Texto =>
----

Hace dos años los pobladores de La Concepción abren frentes mineros en busca de oro.
San Lorenzo, Esmeraldas
"Alberto, te encargo a esta niña y a sus compañeros, me la llevas a la mina de oro enterita y me la sacas enterita”, le pide Renato, con firmeza, a aquel hombre de 49 años que me mira -forastera curiosa- con un poco de desconfianza, mientras asiente con la cabeza.
Renato Quintana tiene miedo, aunque intenta disimular. Su experiencia le advierte que en La Concepción, una zona ubicada en el cantón San Lorenzo, en Esmeraldas, algunos dueños de labores mineras defienden sus inversiones, incluso a tiros.
La labor minera se desarrolla en un sitio donde se extraen minerales, sean metales preciosos o materiales de construcción. Las inversiones totales no deben superar los 39.600 dólares y necesitan permisos de funcionamiento, de lo contrario son ilegales.
En La Concepción, estos frentes mineros buscan oro a orillas del río Bogotá, desde hace dos años, sin permisos.
Los cinco minutos de advertencias y consejos de Renato terminaron con una sentencia: “hay mineros de los buenos, pero también de los malos”. Para él, los buenos son los que defienden la actividad y la inversión que realizan, desde el diálogo.
“Los otros dicen: no te metas o te doy (un tiro). También se pelean entre ellos por los frentes. Mi sugerencia, para ti mi niña, es que no pongas nunca los nombres en lo que escribas. Así de delicado es esto. Hay muertos”.
Defender el ambiente lo condena, pues a la zona no solo la golpea el auge minero, antes había gran explotación de madera. Fue amenazado de muerte dos veces. Y una tercera vez intentaron concretar la sentencia. Lo siguieron por días. Sabían todos sus movimientos y contrataron un sicario.
Sin embargo, el posible asesino se negó a hacer el trabajo porque eran amigos. “A los 15 días lo mataron a él”, dice Renato, con pesar. El costo de la muerte de alguien depende de su rango e importancia. Allí la base mínima era 50 dólares, luego subió hasta 100.
Alberto, mi nuevo guía, trepa en el balde de una camioneta, “ya vamos, que debemos salir de la mina antes de la lluvia”. No pregunté el porqué...
El camino hacia la mina, que es uno de los cinco frentes mineros a orillas de un estero del río Bogotá, atraviesa fincas, comunidades e incluso el mismo río, que hay que cruzarlo, por tramos, un par de veces antes de llegar al punto. La camioneta se bambolea de un lado a otro, de arriba a bajo, a medida que avanza. Faltan 14 kilómetros de camino mixto de piedras, barro, huecos y el río. Alberto, sentado al filo del balde, fija su mirada en el sendero. No dice ni una palabra.
De pronto golpea el capó del vehículo y le dice al conductor que recoja a un hombre que pide un aventón. La camioneta reduce la velocidad y Jairo sube al vuelo.

----

Datos para analizar =>
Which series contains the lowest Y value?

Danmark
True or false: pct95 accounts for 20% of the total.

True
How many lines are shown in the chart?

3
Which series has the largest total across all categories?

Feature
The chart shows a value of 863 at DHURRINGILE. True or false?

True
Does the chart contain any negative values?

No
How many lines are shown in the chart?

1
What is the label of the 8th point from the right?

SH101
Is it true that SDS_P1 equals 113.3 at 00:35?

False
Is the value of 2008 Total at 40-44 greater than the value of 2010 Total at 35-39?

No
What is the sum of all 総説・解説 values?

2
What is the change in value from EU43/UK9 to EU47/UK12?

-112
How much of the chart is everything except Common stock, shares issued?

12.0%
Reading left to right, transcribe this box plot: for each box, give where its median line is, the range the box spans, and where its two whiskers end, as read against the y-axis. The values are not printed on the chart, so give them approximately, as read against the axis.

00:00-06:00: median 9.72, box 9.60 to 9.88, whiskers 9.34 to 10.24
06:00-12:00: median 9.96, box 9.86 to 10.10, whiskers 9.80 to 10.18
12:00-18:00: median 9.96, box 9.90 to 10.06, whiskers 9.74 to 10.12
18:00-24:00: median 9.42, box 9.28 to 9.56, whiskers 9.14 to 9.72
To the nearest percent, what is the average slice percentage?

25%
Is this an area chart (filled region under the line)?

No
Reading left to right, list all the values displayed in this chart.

----

Ejercicios propuestos =>
a – Copia de nuevo el fragmento del texto sobre la minería en La Concepción, empezando por las palabras "En La Concepción, estos" y terminando después de "contrataron un sicario.", y sustituye "sicario" por "asesino a sueldo".
b – Traduce al inglés la siguiente oración del texto sobre la minería en La Concepción: "Renato Quintana tiene miedo, aunque intenta disimular."

Respuestas =>
a –
En La Concepción, estos frentes mineros buscan oro a orillas del río Bogotá, desde hace dos años, sin permisos.
Los cinco minutos de advertencias y consejos de Renato terminaron con una sentencia: “hay mineros de los buenos, pero también de los malos”. Para él, los buenos son los que defienden la actividad y la inversión que realizan, desde el diálogo.
“Los otros dicen: no te metas o te doy (un tiro). También se pelean entre ellos por los frentes. Mi sugerencia, para ti mi niña, es que no pongas nunca los nombres en lo que escribas. Así de delicado es esto. Hay muertos”.
Defender el ambiente lo condena, pues a la zona no solo la golpea el auge minero, antes había gran explotación de madera. Fue amenazado de muerte dos veces. Y una tercera vez intentaron concretar la sentencia. Lo siguieron por días. Sabían todos sus movimientos y contrataron un asesino a sueldo.

b – Renato Quintana is afraid, although he tries to hide it.